A new study finds that high potency statins are tied to higher risk of being hospitalized for acute kidney injury compared with less potent statins and that the risk persists for two years.

Lead researcher Colin Dormuth, of the University of British Columbia, in Vancouver, Canada, and colleagues, write about their findings in a BMJ paper that was published online on 19 March.

Statins are a widely-used class of drug for lowering cholesterol as a way to reduce the risk of cardiovascular disease, with higher doses prescribed for those at higher risk.

Largely as a result of clinical trials showing improved cardiovascular outcomes, there has been a trend toward increasing the potency of statins, either with larger doses, such as simvastatin or atorvastatin 40-80 mg, or with the more potent form, rosuvastatin.

But researchers are beginning to suggest that increasing potency may lead to adverse kidney problems, and because statins are so widely used, concerns are being raised about these adverse events.

Clinical trials don’t involve large numbers of people, so adverse side effects may not be common enough to be identified, and it is only in postmarketing monitoring, and analyses of large groups of patients, that they begin to show.
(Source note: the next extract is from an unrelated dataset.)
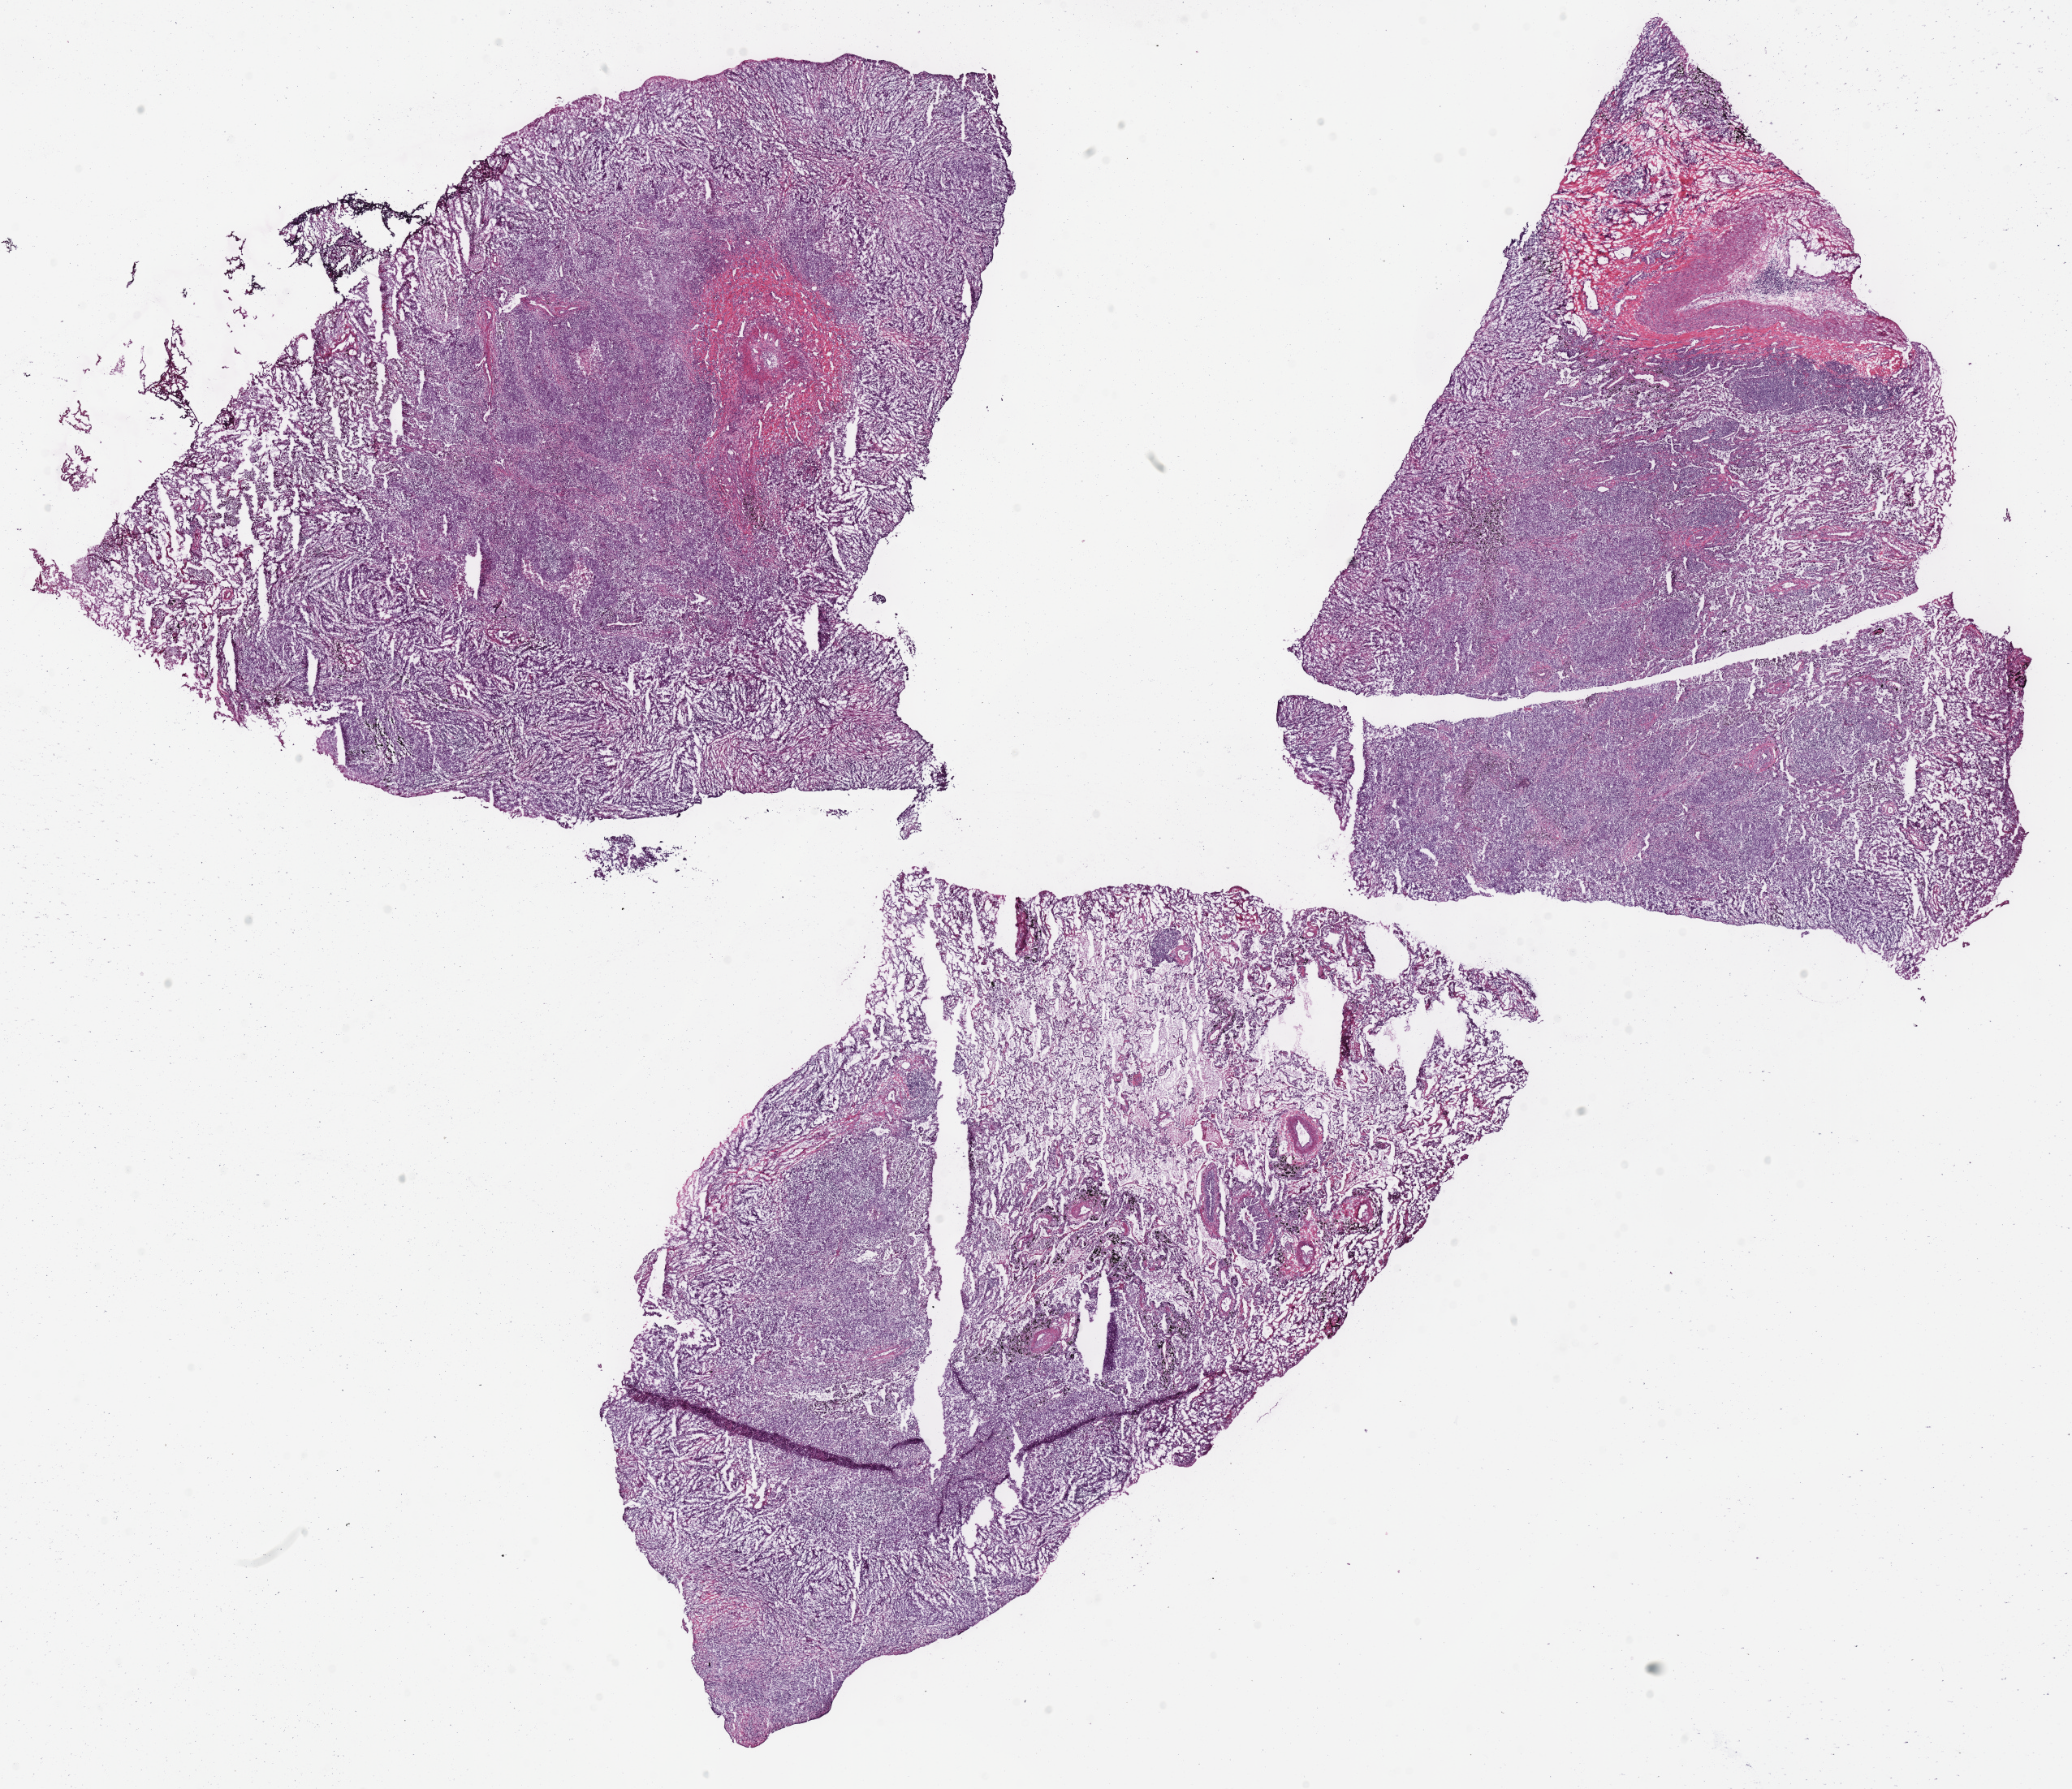
Digitized Hematoxylin and eosin (H&E) stained tissue section (whole slide), whole scanned area (about 20.1 x 17.3 mm) shown as a low-resolution overview, frozen section from the top of the tissue portion, sample: primary tumour, lung. Male, age 62 years at initial diagnosis. Composition of this section per pathologist review: tumour cells 60%, tumour nuclei 65%, normal cells 15%, stromal cells 22%, necrosis 3%. Infiltration values recorded for this section: lymphocyte infiltration 18%, monocyte infiltration 5%, neutrophil infiltration 2%.
AJCC pathologic stage: IA. Pathologic diagnosis: Squamous cell carcinoma, NOS (lower lobe, lung).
For this latest study, researchers from across Canada compared patients who were prescribed high potency statins to those who were prescribed low potency statins in seven Canadian provinces and two international databases (UK and US) between 1997 and 2008.
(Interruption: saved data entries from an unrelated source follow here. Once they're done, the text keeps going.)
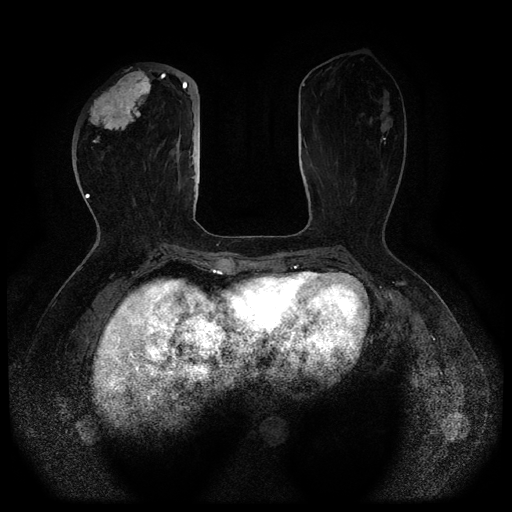
Breast MRI (dynamic contrast-enhanced, multi-phase), one axial slice. Slice 35 of 116 in the series (ordered by position). Dynamic contrast-enhanced series, time point 2 of 5 at this slice position (early post-contrast). 1.5 T. TE 2.6 ms, TR 5.3 ms. 512 × 512 image matrix, field of view 350 × 350 mm. Female patient, age 51 years.
Outlined on this slice (semi-automatic segmentation, software-assisted and operator-edited):
- breast lesion (labelled 'tumour' in the annotation; benign lesions carry a separate 'benign' label): bounding box (x1, y1, x2, y2) in pixels: (88, 67, 151, 143)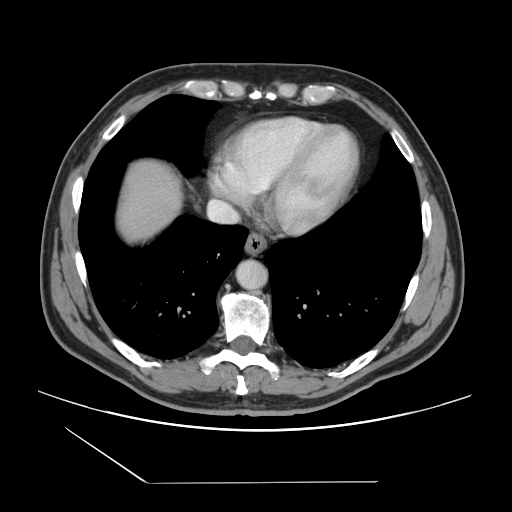
Contrast-enhanced abdominal CT, one axial slice. Slice 137 of 157 in the series (ordered by position). Intravenous contrast given. Soft-tissue window (W 400 / L 40 HU). 2.5 mm slice thickness. 512 × 512 image matrix, field of view 407 × 407 mm. Case-level facts recorded for this patient, not image findings: patient: female, age 39 years at operation; diagnosis: colorectal cancer liver metastases, imaged before liver resection; multiple liver metastases: yes; largest metastasis: 5.5 cm; disease in both lobes: yes.
Structures marked on this image (outlined manually by an expert reader):
- liver: bounding box [x1, y1, x2, y2] px = [118, 163, 181, 240]
- planned liver remnant (the part of the liver to remain after resection): [118, 163, 180, 228]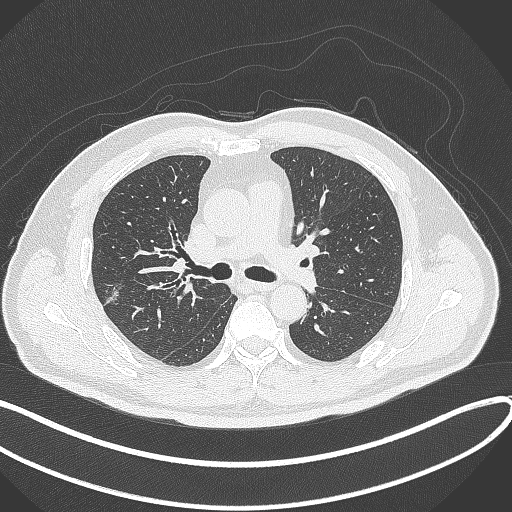
Chest CT, one axial slice. Slice 209 of 372 in the series (ordered by position). 120 kVp. Lung window (W 1500 / L -600 HU). 1 mm slice thickness. 512 × 512 image matrix, field of view 400 × 400 mm. Male patient, age 60 years. From the clinical record (not read from this slice): clinical TNM (as recorded): T1c N0 M0.
Structures marked on this image (bounding box drawn by a radiologist):
- lung tumour (recorded histology: adenocarcinoma): bounding box [x1, y1, x2, y2] px = [96, 278, 129, 309]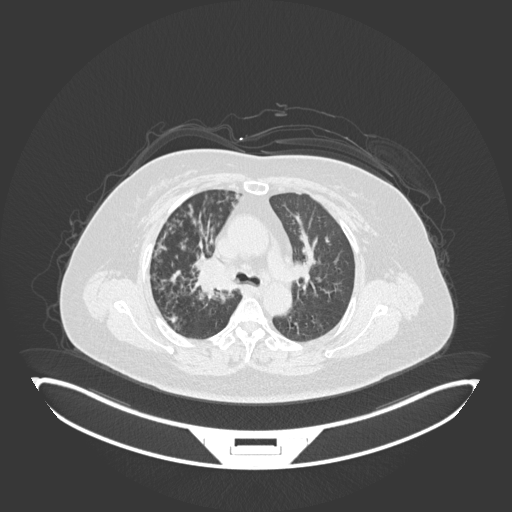
Chest CT, one axial slice. Reconstruction kernel B30f. 120 kVp. Lung window (W 1500 / L -600 HU). 512 × 512 image matrix, field of view 500 × 500 mm. Patient: female, 60 years. Case-level facts recorded for this patient, not image findings: clinical TNM (as recorded): T1c N0 M0; histopathological grade: G1-G2.
Structures marked on this image (rectangle marked by the reading radiologist):
- lung tumour (recorded histology: squamous cell carcinoma): bounding box <193,255,240,296> (left, top, right, bottom; pixels)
They used the health records of 2 million people from the Canadian Network for Observational Drug Effect Studies (CNODES) to assess the link between treatment with high versus low potency statins and hospitalization for acute kidney injury in patients with and without chronic kidney disease.

All patients were age 40 and over: the average age was 68.

High potency was defined as rosuvastatin at doses of 10mg or higher, atorvastatin at doses of 20mg or higher, and simvastatin at doses of 40mg or higher. All others were defined as low potency.

When they analyzed the data, the researchers found that high potency statin users were 34% more likely to be hospitalized for acute kidney injury compared with low potency statin users in the first 120 days of treatment.

And the risk remained higher for two years after starting treatment.

Rates were not significantly increased in patients with chronic kidney disease.

Expressing the results in another way, the researchers estimate that for every 1,700 patients without chronic kidney disease treated with a high potency as opposed to a low potency statin, there is one additional hospitalization for acute kidney injury.

Although they suggest clinicians take this apparent elevated risk into account when low potency statins are an option, the researchers also recommend further studies be done to look more closely at the links between statin use and kidney injury.

In an editorial, Robert G Fassett and Jeff S Coombes, professors at the University of Queensland Australia, also call for further studies, particularly comparing the effects of strong and weak statin doses.

And they say more research is needed on the various causes of acute kidney injuries that lead to hospitalization.

A Danish study published in 2012 found that statins were tied to reduced cancer deaths: people who regularly used statins to lower cholesterol and then received a cancer diagnosis were 15% less likely to die from cancer or any other cause.